Is It Still Relevant?

Honestly, yeah. Maybe even more so now. We live in a culture obsessed with "the grind" and "main character energy." Carson Phillips is the patron saint of main character energy, for better or worse. He’s the personification of the idea that if you just work hard enough and manipulate the variables correctly, you can escape your circumstances.

The Struck By Lightning book is a necessary reality check. It’s a story about the frustration of being young and ambitious in a world that feels indifferent to your existence. It’s about the fact that you can be the smartest person in the room and still get taken out by a random weather event.

What You Can Learn From Carson Phillips (The Hard Way)

If you’re a writer, a student, or just someone feeling stuck, there are actually some "actionable" things to take away from this tragedy, believe it or not.

  1. Ambition is a double-edged sword. It can drive you to create something amazing, like a literary magazine in a town that hates reading, but it can also blind you to the people around you. Carson didn't realize he liked his peers until he was literally forcing them to be his friends.
  2. The "Future" isn't guaranteed. This is the big one. Carson spent his whole life living for the day he’d leave Clover. He never actually lived in Clover.
  3. Legacy is weird. After Carson dies, he becomes a bit of a legend. People project their own feelings onto him. It’s a reminder that you don't get to control how people remember you, so you might as well be a little kinder while you’re here.

Moving Forward with the Story

If you haven't read the Struck By Lightning book yet, find a copy. Don't just watch the movie clips on YouTube. The book is where the heart—and the bile—is. It’s a quick read, maybe a weekend if you’re fast, but it stays with you. It makes you want to go do something, even if it’s just to spite the universe.

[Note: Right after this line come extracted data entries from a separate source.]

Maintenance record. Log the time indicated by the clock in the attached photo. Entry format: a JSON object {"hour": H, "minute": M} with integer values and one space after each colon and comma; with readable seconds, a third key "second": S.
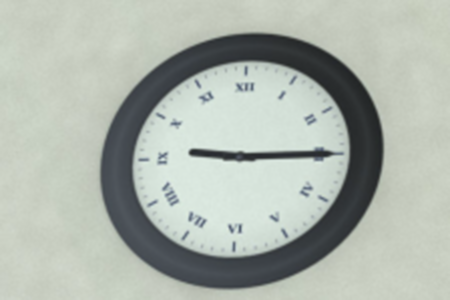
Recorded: {"hour": 9, "minute": 15}
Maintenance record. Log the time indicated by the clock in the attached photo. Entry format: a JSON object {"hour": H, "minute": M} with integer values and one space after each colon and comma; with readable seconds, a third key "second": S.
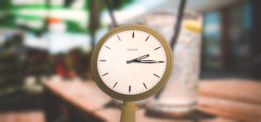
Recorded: {"hour": 2, "minute": 15}
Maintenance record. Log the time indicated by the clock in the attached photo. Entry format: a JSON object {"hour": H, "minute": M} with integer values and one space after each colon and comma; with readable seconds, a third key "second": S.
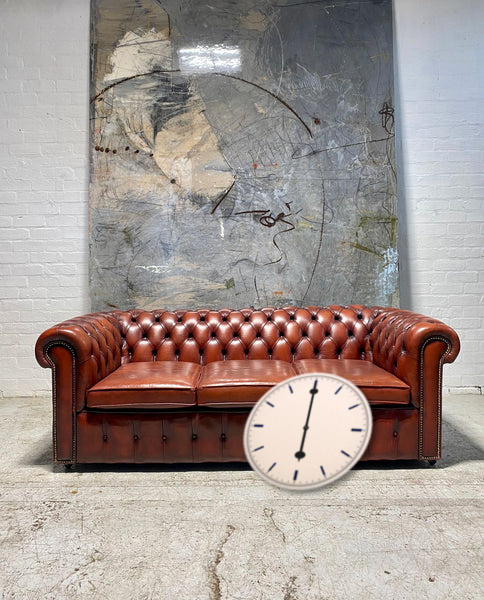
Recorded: {"hour": 6, "minute": 0}
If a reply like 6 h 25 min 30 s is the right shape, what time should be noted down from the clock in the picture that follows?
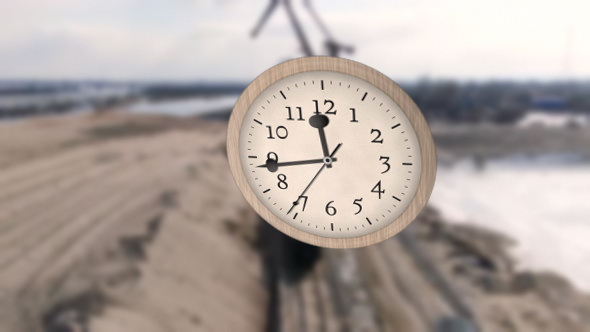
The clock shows 11 h 43 min 36 s
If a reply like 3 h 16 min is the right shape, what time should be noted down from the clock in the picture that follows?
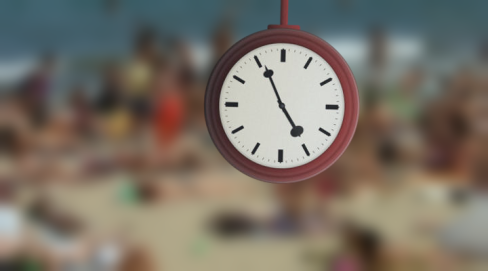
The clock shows 4 h 56 min
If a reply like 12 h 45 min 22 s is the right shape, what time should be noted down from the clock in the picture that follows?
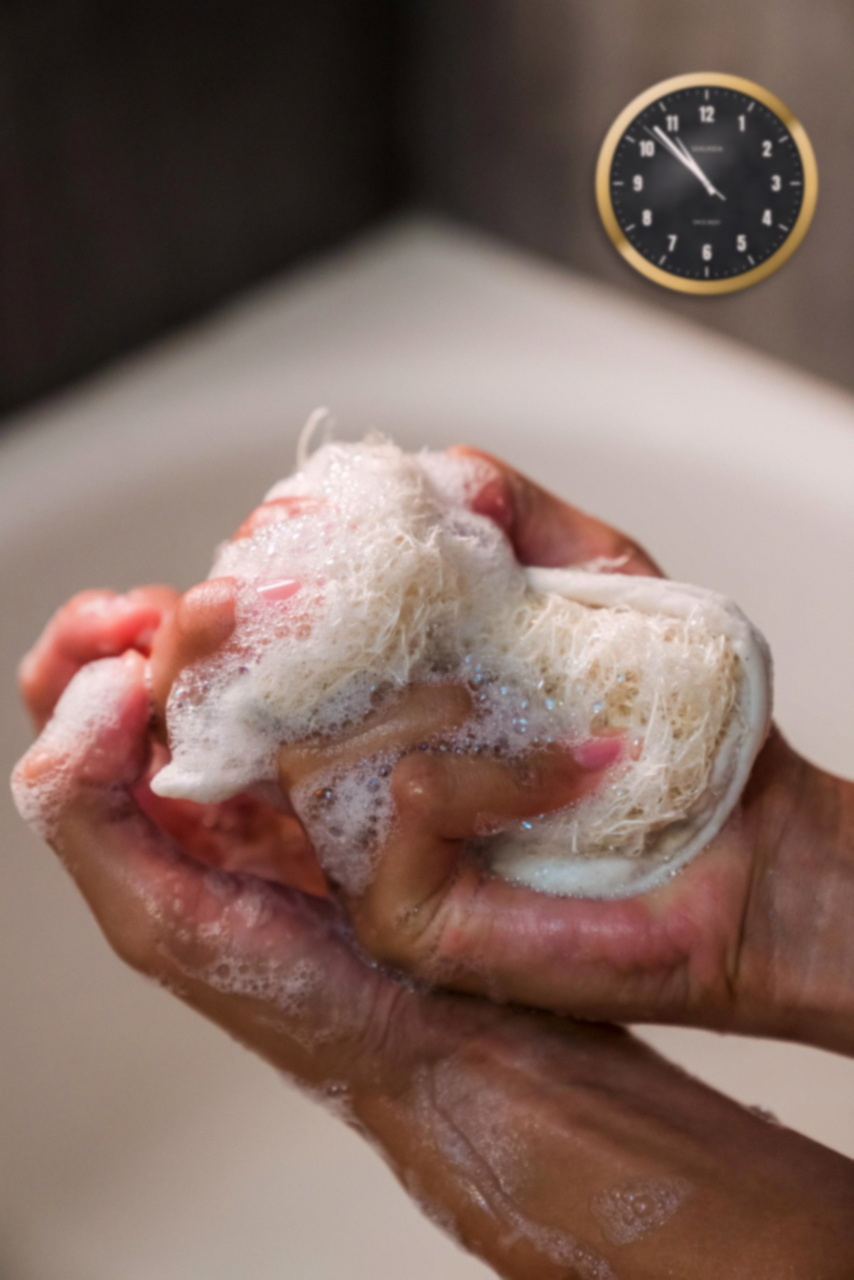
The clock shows 10 h 52 min 52 s
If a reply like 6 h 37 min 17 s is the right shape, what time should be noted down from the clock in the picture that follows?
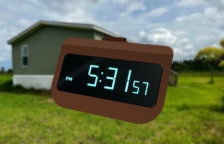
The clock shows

After you finish, check out Chris Colfer’s other work. He pivoted from this gritty teen realism to the Land of Stories series, which is total fantasy. It’s a wild shift, but you can see the same wit and the same themes of wanting to belong somewhere else.

Next Steps:
Go to your local library or a used bookstore and find the 2012 hardback edition. Read the prologue, then put it down and think about what you’d want people to find in your journal if you got hit by lightning tomorrow. Then, go write something. Just maybe don't blackmail anyone to get it published. It's a lot of paperwork.